Texto fornecido:
^^^^^^^^

Vou muito assim, cada dia é um dia. Eu não estudo muito tempo. Não gosto muito de estudar. Já estudei demais. Estudo quando tenho que tirar alguma música e estudo um pouco de percussão. Estou estudando zabumba há dois anos e meio. Tenho minha zabumba e já dei canja de zabumba. Agora estudar um gênero... Talvez fiz isso no início, mas hoje em dia vou aos poucos, dependendo do que quero.

Você está saindo do Brasil para fazer shows agora?
Eu e o Yamandu [Costa] vamos para a Finlândia, Córsega e Alemanha. Mês que vem, iremos para o Canadá e há uma previsão de ir tocar no Japão. Mas com o “Cordestinos” estamos começando. Fizemos um lançamento em São Paulo e um grande lançamento no Rio. Agora estamos mandando CD´s para organizadores de festival. Meu sonho é tocar isso no nordeste. Sei que no nordeste tem aquele forró que não me agrada muito, esse forro mais eletrônico... Não sei como os forrozeiros de lá vão receber essa rabecada moderna. Mas tem tudo a ver, né?

^^^^^^^^

Dados fornecidos:

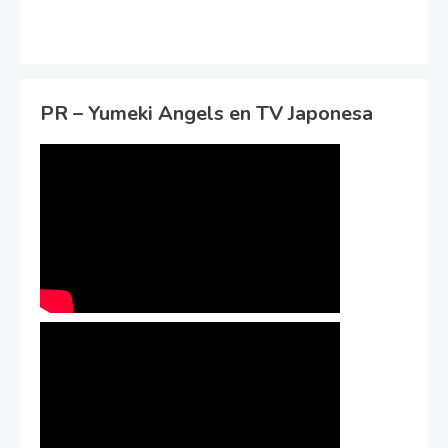
PR – Yumeki Angels en TV Japonesa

^^^^^^^^

Substitua "Canadá" por "México" no trecho da entrevista entre "Você está saindo" e "tudo a ver, né?", inclusive, e reescreva esse trecho.

Resposta:
Você está saindo do Brasil para fazer shows agora?
Eu e o Yamandu [Costa] vamos para a Finlândia, Córsega e Alemanha. Mês que vem, iremos para o México e há uma previsão de ir tocar no Japão. Mas com o “Cordestinos” estamos começando. Fizemos um lançamento em São Paulo e um grande lançamento no Rio. Agora estamos mandando CD´s para organizadores de festival. Meu sonho é tocar isso no nordeste. Sei que no nordeste tem aquele forró que não me agrada muito, esse forro mais eletrônico... Não sei como os forrozeiros de lá vão receber essa rabecada moderna. Mas tem tudo a ver, né?